┌────────

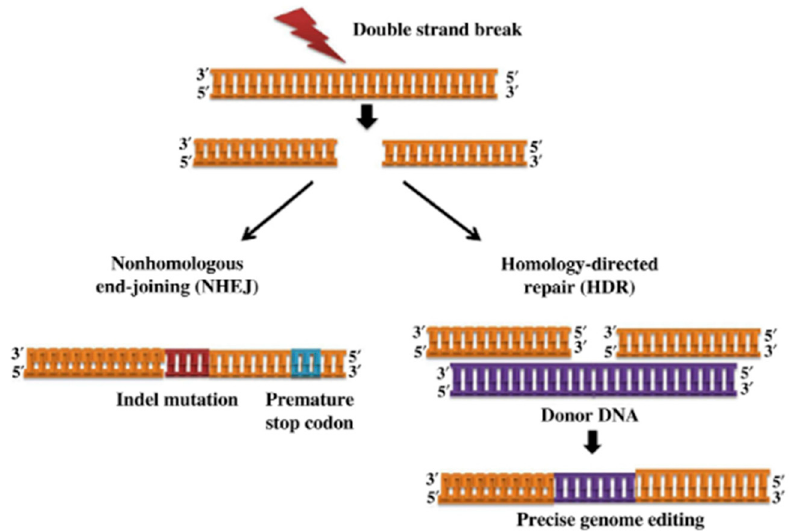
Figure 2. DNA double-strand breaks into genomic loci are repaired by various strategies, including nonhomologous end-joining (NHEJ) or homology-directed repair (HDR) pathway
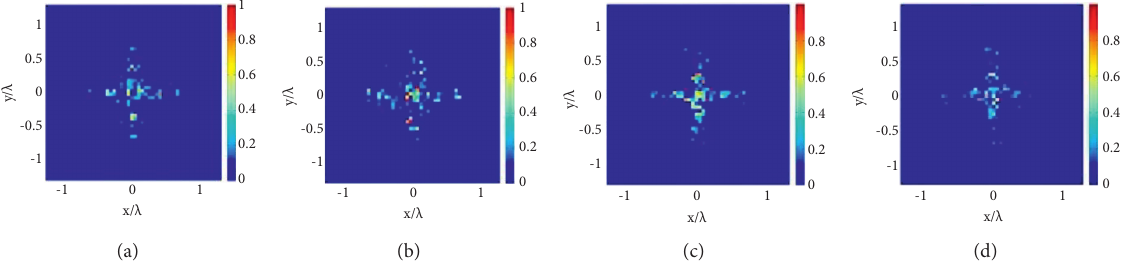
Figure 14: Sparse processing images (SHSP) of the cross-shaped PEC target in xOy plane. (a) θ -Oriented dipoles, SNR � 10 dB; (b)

└────────
┌────────

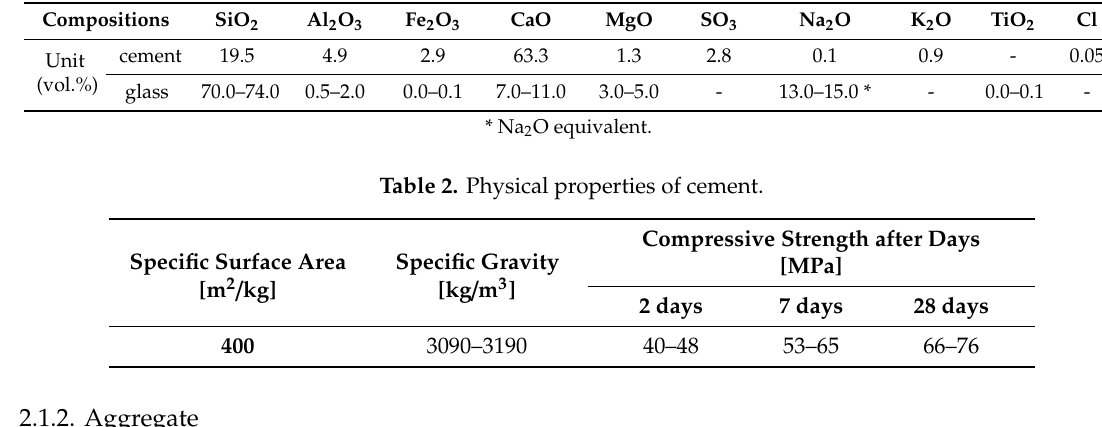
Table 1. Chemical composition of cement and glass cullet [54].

└────────
┌────────

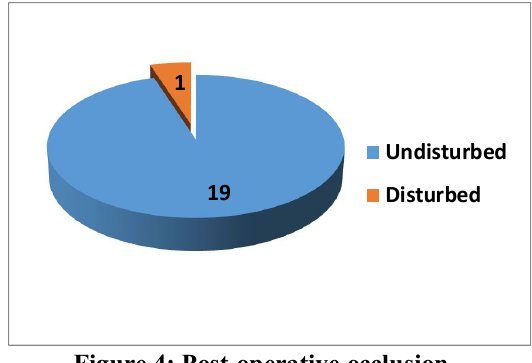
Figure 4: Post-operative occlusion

└────────

**Exercise requirements**
Among the entries above, copy exactly the stretch from the line holding "Figure 2. DNA" through the line holding "Figure 14: Sparse", leaving out any pictures.

**Your solution**
Figure 2. DNA double-strand breaks into genomic loci are repaired by various strategies, including nonhomologous end-joining (NHEJ) or homology-directed repair (HDR) pathway
Figure 14: Sparse processing images (SHSP) of the cross-shaped PEC target in xOy plane. (a) θ -Oriented dipoles, SNR � 10 dB; (b)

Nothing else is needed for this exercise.